Madsen: When you look at Facebook, you have a fan page, you know who all of these people are -- you have their identities; maybe you have their profiles; you can look at age, gender and a bunch of things. There are a lot of ways to do this. You can, for example, perform a search based around keywords. So if you look at common search terms and keywords associated with you, your fan page -- there are some services inside Facebook that will even tell you that based on public timelines -- you can then look at words people associate with your brand and your company, how they’re used, and tie that stuff to demographics.
How can this information potentially hurt businesses?

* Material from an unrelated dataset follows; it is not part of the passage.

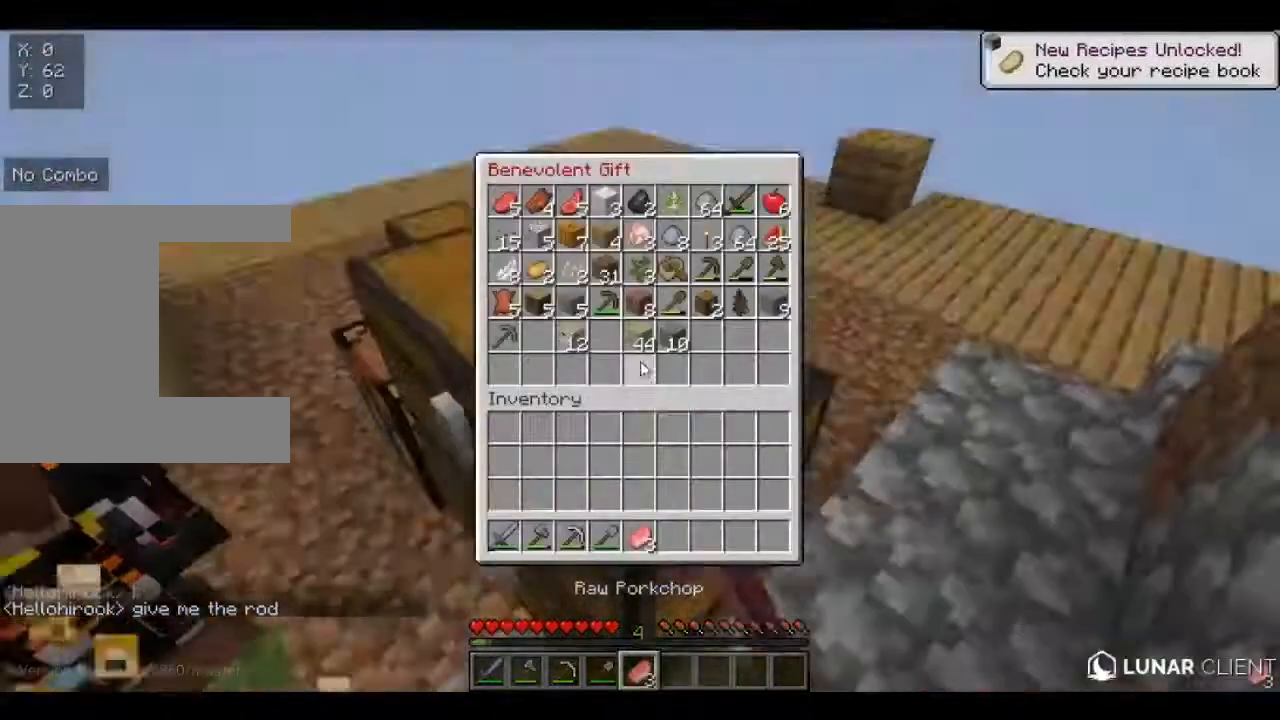
{"keys": [], "mouse": [], "events": []}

Madsen: When I did this for a cosmetics company, their customer core demographic was women 35 to 50 and generally middle- to-upper-middle class, cosmopolitan. But the Twitter traffic around it was from a young, urban, African-American middle-to-lower-middle class distribution. If you take what you read on Twitter, gather sentiment or product information or mentions or popularity or any of the things people talk about with Twitter, you end up with a biased sample and then you start marketing in that way and alienating your core demographic.
That’s a real obvious one. I was kind of surprised that people who had been around as long as they had had abandoned all of the common sense they’ve known for years around market surveys and market research. But I think that’s what happens when something new comes along. All of the common sense gets jettisoned for the new and shiny.

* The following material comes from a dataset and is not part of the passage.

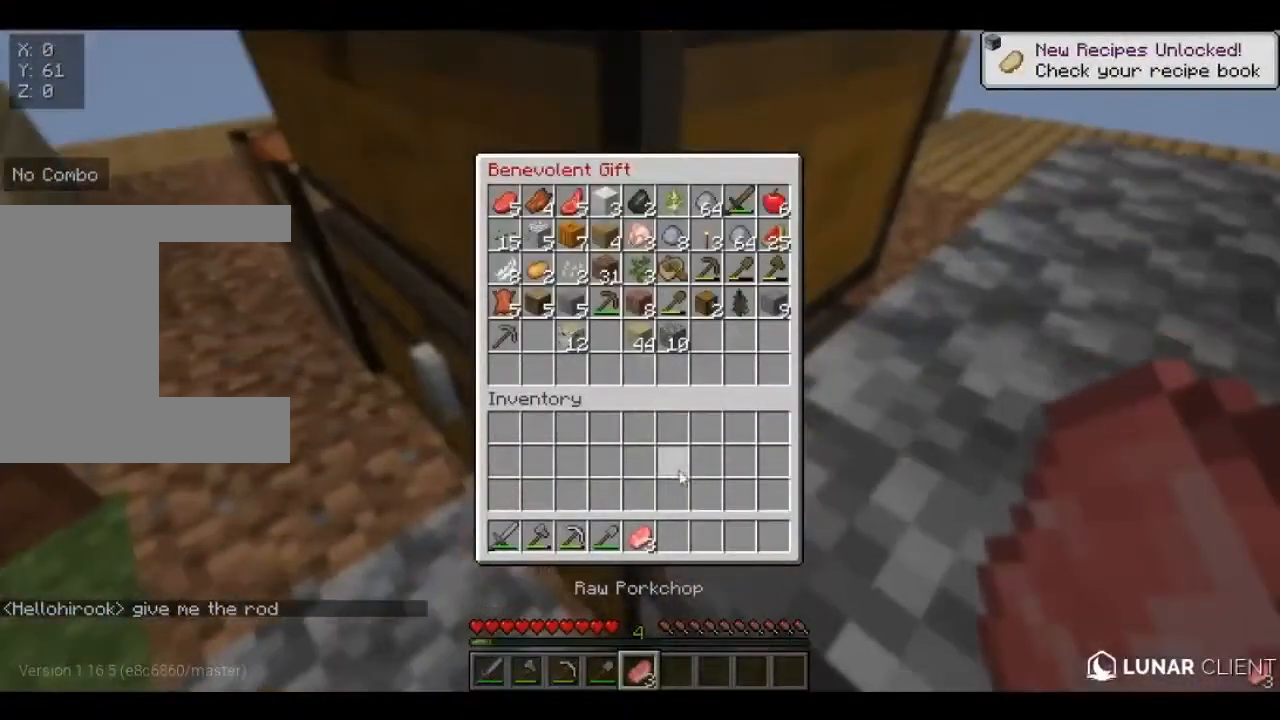
{"keys": [], "mouse": [], "events": []}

Why is text data so difficult to analyze?
Madsen: You have to build a machine understanding of the information content of the document, and it’s just early days of a lot of that science. We kind of know how to process language, but most of it is rudimentary and statistical in nature. Really understanding the meaning inside of things, how you mean a term, there’s a whole research body of work in sentiment analysis around irony detection. Which you and I do automatically, but irony is not something that a computer gets, just like a lot of other things. And then the senses of the words and what you do with it.
Is this kind of data going to become the norm for businesses?
Madsen: It’s building. I think just it’s one more set of data; it’s one more piece of the puzzle. We solved the data capture problem and data warehousing for internal transaction processing applications, but we didn’t capture all of the interaction data through websites and call centers. That’s partly because they’re not being instrumented, partly because of the complexity and partly because of not knowing exactly what to do with them. In a way, this is the final piece of the combination of monitoring automation that hasn’t been done. That’s what we’re looking at. I would expect it just to continue to grow as we figure out how to use them, manage them.